My own experience suggests to me that this story about memorisation and repetition is largely true, and the features of a university education do not help us get this right. In particular the siloing of learning into distinct modules taught by different staff and often with little programme level overview means there is little coordination of material to allow for well timed repetition that will reenforce important ideas in a way that will aid memorisation. I have been particularly worried about this with my own students recently as we have moved to a block model of teaching where students are only on one module at a time, but doing this one module in an intensive fashion. I teach first year introductory microeconomics in the autumn, then the same cohort come back for their intermediate microeconomics in the winter a year later, with little in the way of any other microeconomics in-between. The consequence being that they have retained very little in that period, we have to do a lot of catching up, leaving little time for new material.
What could improve the situation? Firstly a programme-level view of what they most important ideas are, and how to sequence them throughout the course. This would require coordination between multiple course leaders in a way that rarely happens at university (at least in my experience). It would also mean sacrificing breadth of knowledge for depth, but this is no bad thing. Too often I have heard academics worry about discussing a given number of ideas, with little consideration for whether students actually learn or retain those ideas.
The other argument for higher education that stems from SA’s analysis is that we can help inculcate a love of learning. Most learning by students is done independently so we need to provide a broad structure and let them get on with it. Maybe I am pessimistic, but this seems like something that for most people would have happened already. How many 18 year olds who don’t really enjoy learning, come to university and then discover the love of learning they never picked up during 14 years in school?
Am I being too miserable, can anyone give a more positive vision?
Conclusion and practical steps
I believe these two topics relate to each other. We have a model of learning that requires well timed repetitions, and the the development of AI-tutors that can directly help with this, especially in a higher education setting. What steps can we take?
Have a look at the video above and the link to Khan academy to get an idea of the technology that is now being developed. If your students aren’t using something like this now, they will be soon, and being able to integrate this into your own teaching will be vital.

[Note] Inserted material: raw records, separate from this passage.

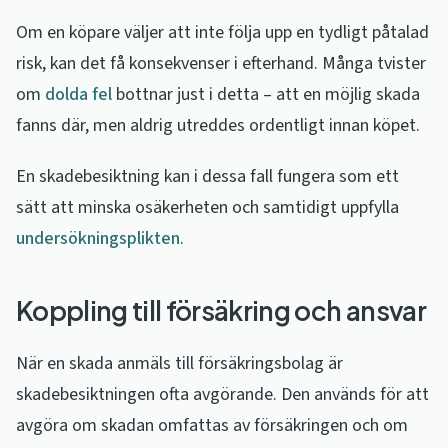
Om en köpare väljer att inte följa upp en tydligt påtalad
risk, kan det få konsekvenser i efterhand. Många tvister
om
dolda fel
bottnar just i detta – att en möjlig skada
fanns där, men aldrig utreddes ordentligt innan köpet.
En skadebesiktning kan i dessa fall fungera som ett
sätt att minska osäkerheten och samtidigt uppfylla
undersökningsplikten
.
Koppling till försäkring och ansvar
När en skada anmäls till försäkringsbolag är
skadebesiktningen ofta avgörande. Den används för att
avgöra om skadan omfattas av försäkringen och om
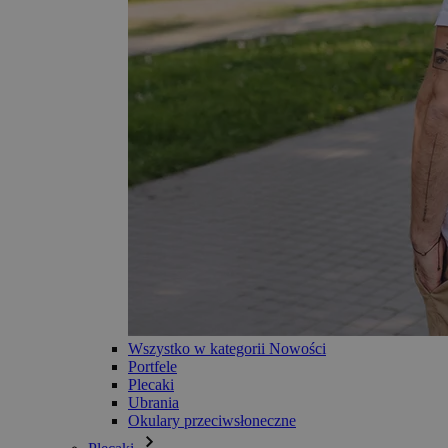
Wszystko w kategorii Nowości
Portfele
Plecaki
Ubrania
Okulary przeciwsłoneczne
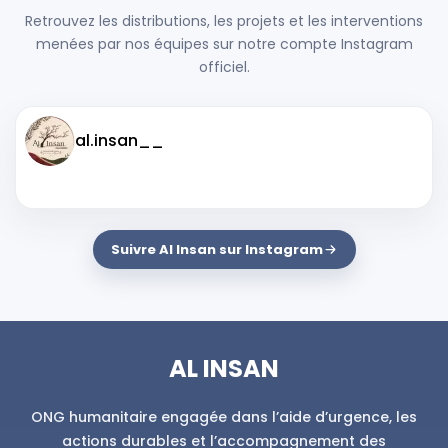
Retrouvez les distributions, les projets et les interventions
menées par nos équipes sur notre compte Instagram
officiel.
al.insan__
Suivre Al Insan sur Instagram
AL INSAN
ONG humanitaire engagée dans l’aide d’urgence, les
actions durables et l’accompagnement des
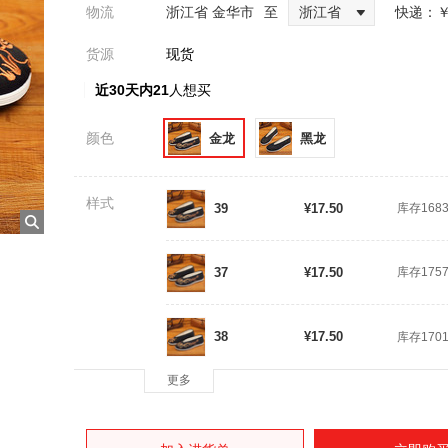
物流
浙江省 金华市
至
浙江省
快递：
￥
货源
现货
近30天内21
人想买
颜色
金龙
黑龙
样式
39
¥17.50
库存168
37
¥17.50
库存175
38
¥17.50
库存170
更多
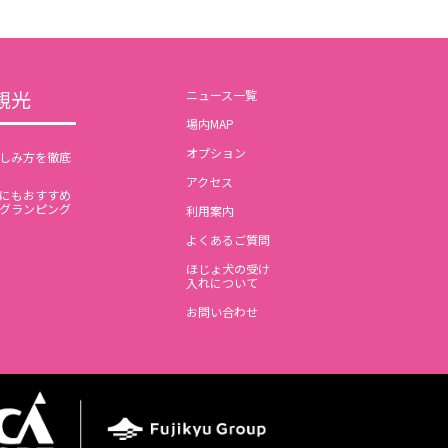
観光
ニュース一覧
場内MAP
オプション
しみ方を徹底
アクセス
にもおすすめ
グランピング
利用案内
よくあるご質問
ほじょ犬の受け
入れについて
お問い合わせ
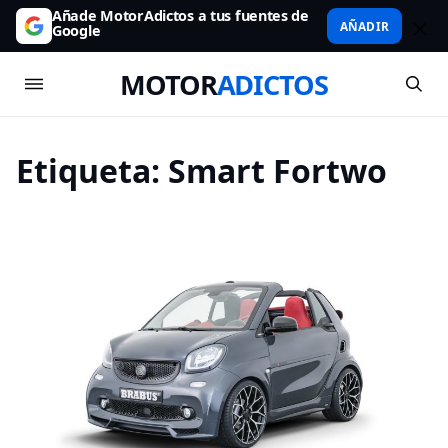
Añade MotorAdictos a tus fuentes de
AÑADIR
Google
MOTOR
ADICTOS
Etiqueta:
Smart Fortwo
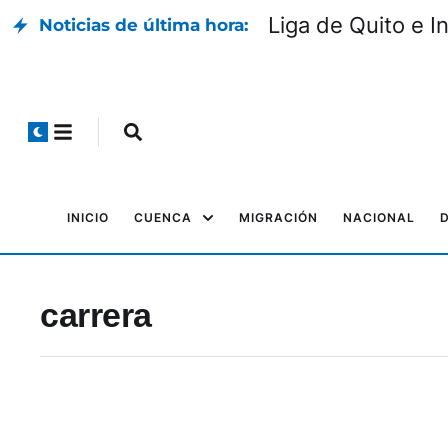
Qué centros de s
Noticias de última hora:
INICIO
CUENCA
MIGRACIÓN
NACIONAL
carrera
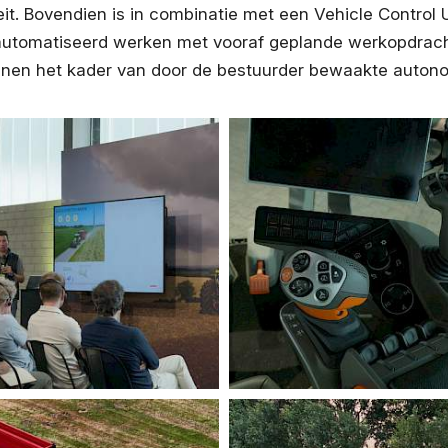
eit. Bovendien is in combinatie met een Vehicle Control 
eautomatiseerd werken met vooraf geplande werkopdrac
nnen het kader van door de bestuurder bewaakte auton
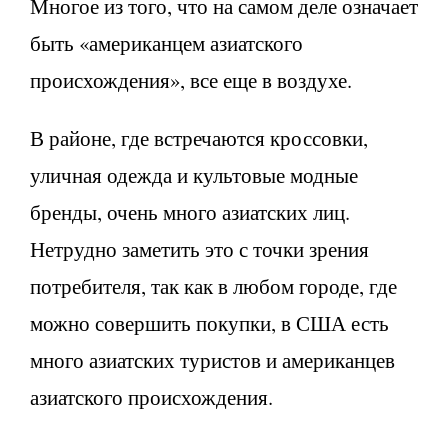
Многое из того, что на самом деле означает
быть «американцем азиатского
происхождения», все еще в воздухе.
В районе, где встречаются кроссовки,
уличная одежда и культовые модные
бренды, очень много азиатских лиц.
Нетрудно заметить это с точки зрения
потребителя, так как в любом городе, где
можно совершить покупки, в США есть
много азиатских туристов и американцев
азиатского происхождения.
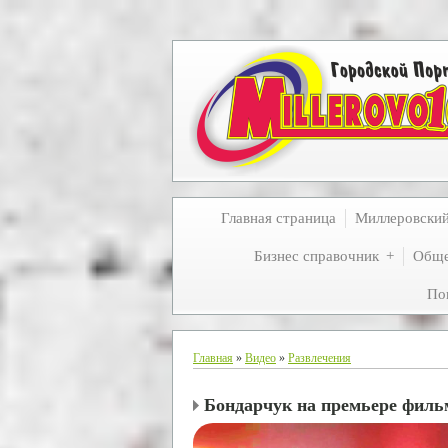
Главная страница
Миллеровски
Бизнес справочник
Обще
По
Главная
»
Видео
»
Развлечения
Бондарчук на премьере филь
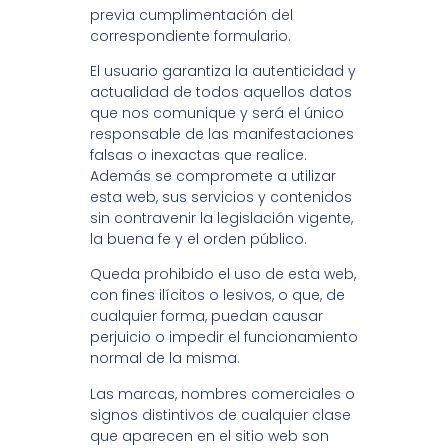
previa cumplimentación del
correspondiente formulario.
El usuario garantiza la autenticidad y
actualidad de todos aquellos datos
que nos comunique y será el único
responsable de las manifestaciones
falsas o inexactas que realice.
Además se compromete a utilizar
esta web, sus servicios y contenidos
sin contravenir la legislación vigente,
la buena fe y el orden público.
Queda prohibido el uso de esta web,
con fines ilícitos o lesivos, o que, de
cualquier forma, puedan causar
perjuicio o impedir el funcionamiento
normal de la misma.
Las marcas, nombres comerciales o
signos distintivos de cualquier clase
que aparecen en el sitio web son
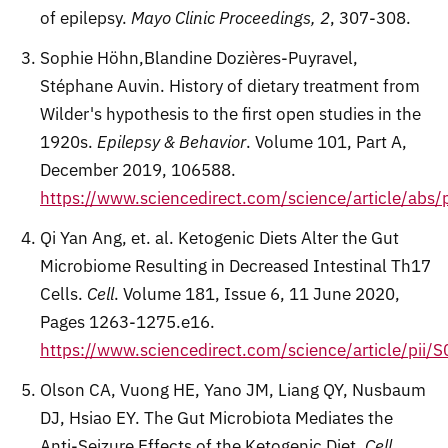
of epilepsy.
Mayo Clinic Proceedings, 2
, 307-308.
Sophie Höhn,Blandine Dozières-Puyravel,
Stéphane Auvin. History of dietary treatment from
Wilder's hypothesis to the first open studies in the
1920s.
Epilepsy & Behavior
. Volume 101, Part A,
December 2019, 106588.
https://www.sciencedirect.com/science/article/ab
Qi Yan Ang, et. al. Ketogenic Diets Alter the Gut
Microbiome Resulting in Decreased Intestinal Th17
Cells.
Cell
. Volume 181, Issue 6, 11 June 2020,
Pages 1263-1275.e16.
https://www.sciencedirect.com/science/article/pi
Olson CA, Vuong HE, Yano JM, Liang QY, Nusbaum
DJ, Hsiao EY. The Gut Microbiota Mediates the
Anti-Seizure Effects of the Ketogenic Diet.
Cell
.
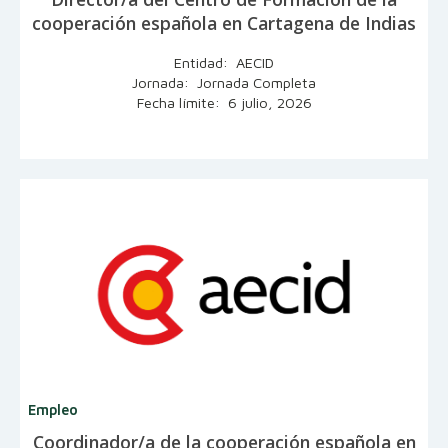
cooperación española en Cartagena de Indias
Entidad: AECID
Jornada: Jornada Completa
Fecha límite: 6 julio, 2026
Empleo
Coordinador/a de la cooperación española en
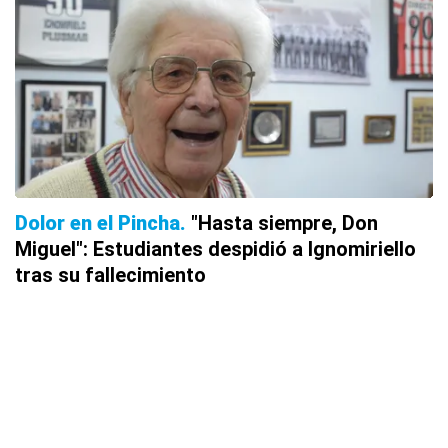
Dolor en el Pincha
"Hasta siempre, Don
Miguel": Estudiantes despidió a Ignomiriello
tras su fallecimiento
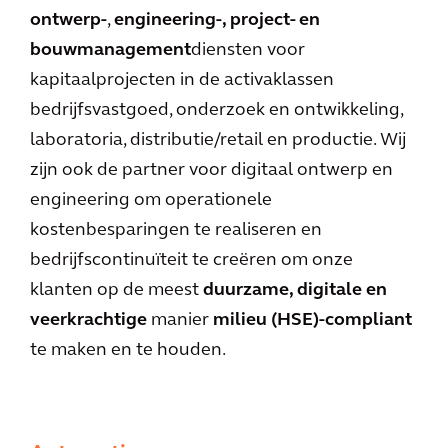
ontwerp-
,
engineering-, project- en
bouwmanagement
diensten voor
kapitaalprojecten in de activaklassen
bedrijfsvastgoed, onderzoek en ontwikkeling,
laboratoria, distributie/retail en productie. Wij
zijn ook de partner voor digitaal ontwerp en
engineering om operationele
kostenbesparingen te realiseren en
bedrijfscontinuïteit te creëren om onze
klanten op de meest
duurzame, digitale en
veerkrachtige
manier
milieu (HSE)-compliant
te maken en te houden.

Think about how students could use an app like this for your courses. What do they struggle with? What are the important ideas? How do you assess them? How does it complement existing resources?
Think about the element of repetition, when you introduce an idea, when do they have the chance to see it again, to implement it, to put it into practice? Is this being done in a way that will help them keep it in their long-term memory, to use it later in their degree or their career? If not then you need to talk to others who are teaching on your course and do better, perhaps with the aid of technology such as an AI-tutor.
(hey look, the image has some correct words now!)